#### TEXT TO READ:

§ §

16.04.01 Eight Queens
The Problem
The problem to place 8 queens on a chess board such that no queen threatens any other is well known and solved. In this article I would like to show a solution where the problem is solved during compile time, resulting in an executable that prints only some constants determined at compile time. One queen would threaten another when she is located on a row, column or on one of the two possible diagonals where another queen is already located. A common approache to get one solution for the problem is to iterate over the rows of the board trying to place a queen in one column where no other queen is already placed at the same column or diagonals and see if it is still possible to place the rest of the queens on the next rows. This will be done recursively until all queens are placed on the board or it exposes that it is not possible to place all queens on the board. To check whether a column or one of the diagonals is already occupied by a queen, a bookkeeping structure keeps track of all columns and diagonals in use.
I have implemented this algorithm just using class and type declarations and some constant expressions. I have got the inspiration for this from reading the book 'Modern C++ Design' from Andrei Alexandrescu, so most of the basic ideas are not mine. While I tried to figure out how I could solve this I have learned a lot and had much fun. So I hope you will enjoy the solution I have found, even if there is a better one (I suspect there are some). As I now start to talk about nearly only static types, I will use the word 'type' frequently to remind us that I am talking about types, even if there are words like 'algorithm' in the text.

§ §

#### DATASET:
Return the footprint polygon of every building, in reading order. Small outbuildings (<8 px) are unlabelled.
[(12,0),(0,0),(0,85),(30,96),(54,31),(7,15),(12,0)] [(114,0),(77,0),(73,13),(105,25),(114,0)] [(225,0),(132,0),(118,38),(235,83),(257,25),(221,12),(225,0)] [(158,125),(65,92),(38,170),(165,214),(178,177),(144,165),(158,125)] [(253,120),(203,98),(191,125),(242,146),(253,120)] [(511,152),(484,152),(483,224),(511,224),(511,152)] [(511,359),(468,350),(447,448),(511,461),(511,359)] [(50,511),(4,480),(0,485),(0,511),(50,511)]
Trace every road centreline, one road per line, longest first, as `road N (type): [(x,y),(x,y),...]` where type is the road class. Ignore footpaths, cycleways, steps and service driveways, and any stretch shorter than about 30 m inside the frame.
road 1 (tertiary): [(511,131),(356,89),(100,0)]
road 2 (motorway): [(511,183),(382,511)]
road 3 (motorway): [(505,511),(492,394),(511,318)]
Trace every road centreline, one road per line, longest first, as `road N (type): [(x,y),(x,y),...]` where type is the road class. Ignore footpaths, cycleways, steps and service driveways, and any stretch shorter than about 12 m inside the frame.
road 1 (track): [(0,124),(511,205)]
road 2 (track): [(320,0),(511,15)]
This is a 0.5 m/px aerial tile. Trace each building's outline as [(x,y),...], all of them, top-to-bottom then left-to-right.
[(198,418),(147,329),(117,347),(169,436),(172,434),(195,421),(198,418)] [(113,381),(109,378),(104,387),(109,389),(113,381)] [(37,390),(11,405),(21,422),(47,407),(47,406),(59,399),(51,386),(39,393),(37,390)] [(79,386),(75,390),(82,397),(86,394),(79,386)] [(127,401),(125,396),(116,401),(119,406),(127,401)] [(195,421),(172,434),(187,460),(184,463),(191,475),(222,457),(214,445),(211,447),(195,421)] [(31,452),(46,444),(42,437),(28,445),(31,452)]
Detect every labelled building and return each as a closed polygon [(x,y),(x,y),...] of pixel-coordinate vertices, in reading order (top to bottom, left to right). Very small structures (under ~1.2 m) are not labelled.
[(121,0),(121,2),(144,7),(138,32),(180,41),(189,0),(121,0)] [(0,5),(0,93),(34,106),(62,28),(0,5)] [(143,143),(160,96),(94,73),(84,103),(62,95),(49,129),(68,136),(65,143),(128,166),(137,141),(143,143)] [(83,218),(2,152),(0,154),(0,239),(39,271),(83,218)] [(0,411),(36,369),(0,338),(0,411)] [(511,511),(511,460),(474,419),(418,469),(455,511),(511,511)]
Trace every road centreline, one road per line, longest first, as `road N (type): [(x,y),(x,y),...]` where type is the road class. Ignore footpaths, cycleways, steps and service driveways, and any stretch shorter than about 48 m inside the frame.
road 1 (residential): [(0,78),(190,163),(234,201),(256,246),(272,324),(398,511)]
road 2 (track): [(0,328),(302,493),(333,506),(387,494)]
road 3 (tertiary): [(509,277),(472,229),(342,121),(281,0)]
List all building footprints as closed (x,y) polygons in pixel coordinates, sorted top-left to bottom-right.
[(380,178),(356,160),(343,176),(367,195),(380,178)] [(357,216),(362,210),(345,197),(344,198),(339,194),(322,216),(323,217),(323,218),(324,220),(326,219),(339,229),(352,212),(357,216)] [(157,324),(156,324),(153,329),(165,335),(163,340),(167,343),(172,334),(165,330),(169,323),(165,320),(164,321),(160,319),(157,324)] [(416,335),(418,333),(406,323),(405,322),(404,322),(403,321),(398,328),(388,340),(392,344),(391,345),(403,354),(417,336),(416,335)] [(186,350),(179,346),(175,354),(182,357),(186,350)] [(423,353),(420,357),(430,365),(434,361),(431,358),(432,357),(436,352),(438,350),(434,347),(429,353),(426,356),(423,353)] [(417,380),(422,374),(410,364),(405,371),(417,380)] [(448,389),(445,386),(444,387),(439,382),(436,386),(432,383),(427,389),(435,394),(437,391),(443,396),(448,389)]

§ §

#### TASK DESCRIPTION:
Reproduce the Eight Queens article above in full, word for word, from its header line through the end of its last paragraph.

#### SOLUTION TO THE PROBLEM:
16.04.01 Eight Queens
The Problem
The problem to place 8 queens on a chess board such that no queen threatens any other is well known and solved. In this article I would like to show a solution where the problem is solved during compile time, resulting in an executable that prints only some constants determined at compile time. One queen would threaten another when she is located on a row, column or on one of the two possible diagonals where another queen is already located. A common approache to get one solution for the problem is to iterate over the rows of the board trying to place a queen in one column where no other queen is already placed at the same column or diagonals and see if it is still possible to place the rest of the queens on the next rows. This will be done recursively until all queens are placed on the board or it exposes that it is not possible to place all queens on the board. To check whether a column or one of the diagonals is already occupied by a queen, a bookkeeping structure keeps track of all columns and diagonals in use.
I have implemented this algorithm just using class and type declarations and some constant expressions. I have got the inspiration for this from reading the book 'Modern C++ Design' from Andrei Alexandrescu, so most of the basic ideas are not mine. While I tried to figure out how I could solve this I have learned a lot and had much fun. So I hope you will enjoy the solution I have found, even if there is a better one (I suspect there are some). As I now start to talk about nearly only static types, I will use the word 'type' frequently to remind us that I am talking about types, even if there are words like 'algorithm' in the text.